During a talk at the Develop conference this year, Former Xbox lead engineer Boyd Multerer discussed the current state of the processor market, and how it's changing to accommodate new platforms such as mobile. He pointed out bluntly that currently, most companies that focus on producing processors have shifted their priorities towards mobility, instead of the traditional desktop PC:
“the market is phones. Who cares about a couple of hundred million PCs anymore? This is about billions of phones.”

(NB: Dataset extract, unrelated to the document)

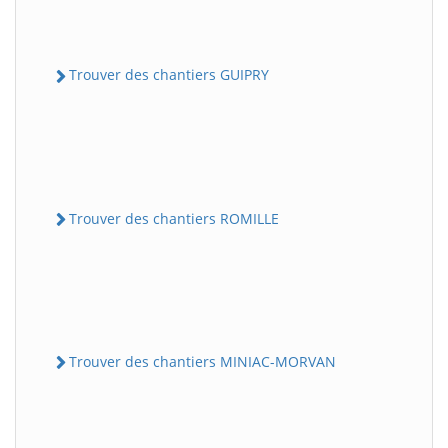
Trouver des chantiers GUIPRY
Trouver des chantiers ROMILLE
Trouver des chantiers MINIAC-MORVAN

According to Multerer, mobile has driven innovation towards power efficiency instead of raw performance. Traditionally, chip makers would focus on who had the fastest processor, at the expense of power draw. Because mobile has become such a dominant force, the balance has shifted, as he explains:
“If they can lower the amount of power use of that instruction by a little bit, that gives them a competitive edge against other chips. [...] The phone industry says I can have 16 CPUs so that when you want to run a complicated app I can go into high power mode and I'll have all of them working at the same time and work really fast. As soon as that app goes to the background, 14 of those CPUs get turned off and sit there drawing zero power while the next app is in front.”
Speaking to PCGamerN, he elaborated on his statements by saying that the server space, in particular, has seen the greatest benefit from the shift to power efficiency, since the cost of cooling datacenters outweigh any other cost in relation to running them. He mentioned Facebook, who recently built a server farm in Sweden [quoted as saying Norway], as a way to reduce its power requirements; and went on to say that even though users might want to keep running certain applications on a traditional PC, the move to mobile has "left the desktop PC as the confused, kind of forgotten platform".
He clarified that, due to the size of the desktop, it limited innovation in that market and blamed developers for not optimizing their software to run efficiently, requiring users to upgrade; pointing to game developers as the biggest perpetrators of this lack of optimization on the PC, when in contrast, companies like Adobe has managed to utilize all the cores in many of today's modern processors.